Citare Hemingway dà sempre alla conversazione una nota intellettuale ma senza rinunciare a un tocco pop, come questo drink. D’altronde, come scrisse lui stesso: “Sapete cos’è un classico, vero? Un libro che tutti citano e nessuno legge”.
Aspro come le marasche (le ciliegie con cui si fa il maraschino), il lime e il pompelmo; leggero e non troppo dolce come il rum bianco (di Cuba, dove lo scrittore lavorò a diverse sue opere). Questo cocktail richiama lo stile dello scrittore che, s’immagina, ne sarebbe contento visto che è una variante del suo amato Daiquiri.
L’Hemingway Special è da servire nella coppetta. Guarnizione? Nessuna: un cocktail essenziale come il suo stile narrativo, ma che rivela tutta la sua complessità a un occhio (palato) più attento.

Kir Royal

Kir royal cocktail
  • ¼ oz créme de cassis
  • Prosecco a riempire
  • Guarnizione: amarena sciroppata

Quando un cocktail è da servire nel flute si annusa subito un’aura di eleganza e raffinatezza, magari altezzosa, ma è proprio questo il bello.

D’altronde questo è un cocktail prevalentemente da aperitivo, col prosecco e il liquore al ribes (cassis – ribes nero in francese) a renderlo fresco e delicato, frizzante e acido al punto giusto.
Naturalmente non è raro trovarlo con lo spumante o champagne al posto del prosecco, in fondo il Kir Royal altro non è che la variante del Kir, che invece prevede vino bianco secco fermo.

Paloma

  • 1 ½ oz tequila
  • 1 oz succo di pompelmo
  • ½ oz succo di lime
  • Soda a riempire

Il Paloma è un cocktail di contrasti, di ingredienti dai sapori forti che però si bilanciano a vicenda diventando gradevolmente indissolubili.
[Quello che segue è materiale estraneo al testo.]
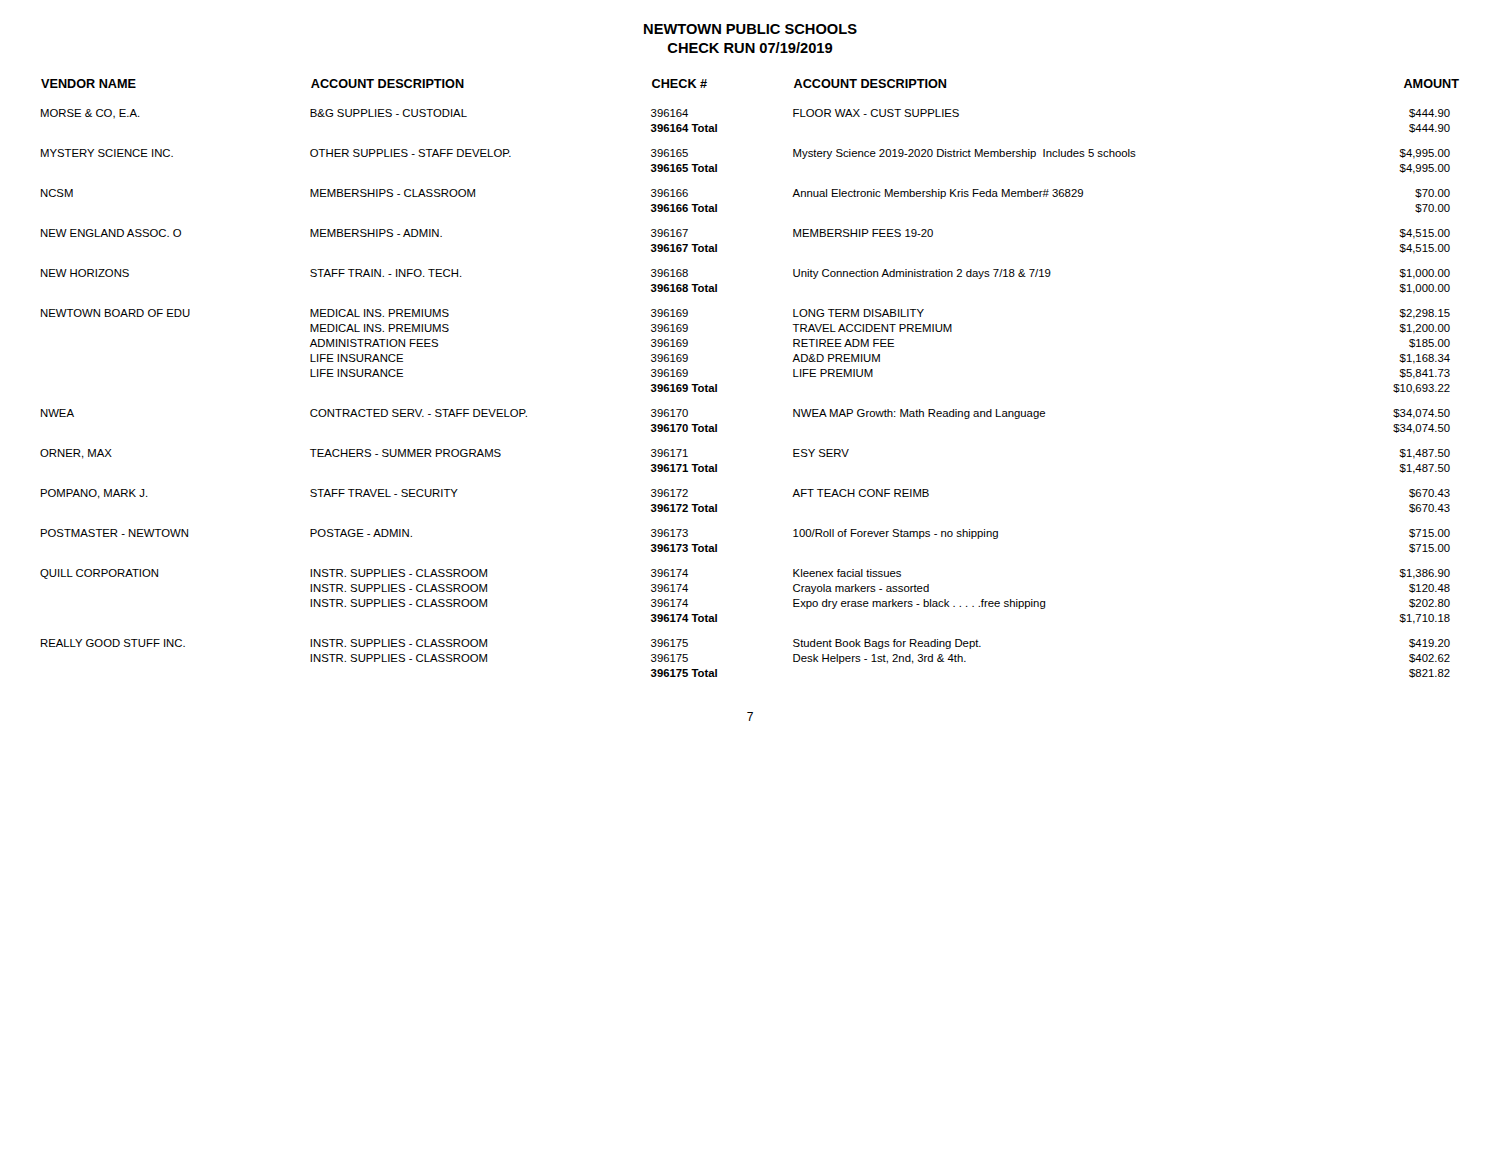NEWTOWN PUBLIC SCHOOLS
CHECK RUN 07/19/2019
| VENDOR NAME | ACCOUNT DESCRIPTION | CHECK # | ACCOUNT DESCRIPTION | AMOUNT |
| --- | --- | --- | --- | --- |
| MORSE & CO, E.A. | B&G SUPPLIES - CUSTODIAL | 396164 | FLOOR WAX - CUST SUPPLIES | $444.90 |
| | | 396164 Total | | $444.90 |
| MYSTERY SCIENCE INC. | OTHER SUPPLIES - STAFF DEVELOP. | 396165 | Mystery Science 2019-2020 District Membership Includes 5 schools | $4,995.00 |
| | | 396165 Total | | $4,995.00 |
| NCSM | MEMBERSHIPS - CLASSROOM | 396166 | Annual Electronic Membership Kris Feda Member# 36829 | $70.00 |
| | | 396166 Total | | $70.00 |
| NEW ENGLAND ASSOC. O | MEMBERSHIPS - ADMIN. | 396167 | MEMBERSHIP FEES 19-20 | $4,515.00 |
| | | 396167 Total | | $4,515.00 |
| NEW HORIZONS | STAFF TRAIN. - INFO. TECH. | 396168 | Unity Connection Administration 2 days 7/18 & 7/19 | $1,000.00 |
| | | 396168 Total | | $1,000.00 |
| NEWTOWN BOARD OF EDU | MEDICAL INS. PREMIUMS | 396169 | LONG TERM DISABILITY | $2,298.15 |
| | MEDICAL INS. PREMIUMS | 396169 | TRAVEL ACCIDENT PREMIUM | $1,200.00 |
| | ADMINISTRATION FEES | 396169 | RETIREE ADM FEE | $185.00 |
| | LIFE INSURANCE | 396169 | AD&D PREMIUM | $1,168.34 |
| | LIFE INSURANCE | 396169 | LIFE PREMIUM | $5,841.73 |
| | | 396169 Total | | $10,693.22 |
| NWEA | CONTRACTED SERV. - STAFF DEVELOP. | 396170 | NWEA MAP Growth: Math Reading and Language | $34,074.50 |
| | | 396170 Total | | $34,074.50 |
| ORNER, MAX | TEACHERS - SUMMER PROGRAMS | 396171 | ESY SERV | $1,487.50 |
| | | 396171 Total | | $1,487.50 |
| POMPANO, MARK J. | STAFF TRAVEL - SECURITY | 396172 | AFT TEACH CONF REIMB | $670.43 |
| | | 396172 Total | | $670.43 |
| POSTMASTER - NEWTOWN | POSTAGE - ADMIN. | 396173 | 100/Roll of Forever Stamps - no shipping | $715.00 |
| | | 396173 Total | | $715.00 |
| QUILL CORPORATION | INSTR. SUPPLIES - CLASSROOM | 396174 | Kleenex facial tissues | $1,386.90 |
| | INSTR. SUPPLIES - CLASSROOM | 396174 | Crayola markers - assorted | $120.48 |
| | INSTR. SUPPLIES - CLASSROOM | 396174 | Expo dry erase markers - black . . . . .free shipping | $202.80 |
| | | 396174 Total | | $1,710.18 |
| REALLY GOOD STUFF INC. | INSTR. SUPPLIES - CLASSROOM | 396175 | Student Book Bags for Reading Dept. | $419.20 |
| | INSTR. SUPPLIES - CLASSROOM | 396175 | Desk Helpers - 1st, 2nd, 3rd & 4th. | $402.62 |
| | | 396175 Total | | $821.82 |
7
I sentori avvolgenti e dolci della tequila abbracciano lime e pompelmo che danno note di acidità, a cui si aggiunge la soda ad ammorbidire.

La guarnizione prevede solitamente una fetta di pompelmo, spesso però sostituito dal lime. Il sale sul bordo del bicchiere è facoltativo: sale e lime (o limone) vengono usati per inibire le papille gustative e far sentire meno il sapore dell’alcol – e tradizionalmente per tenere lontani gli insetti. È consigliabile metterlo solo da un lato del bicchiere così da poter assaggiare il cocktail in entrambe le “versioni”.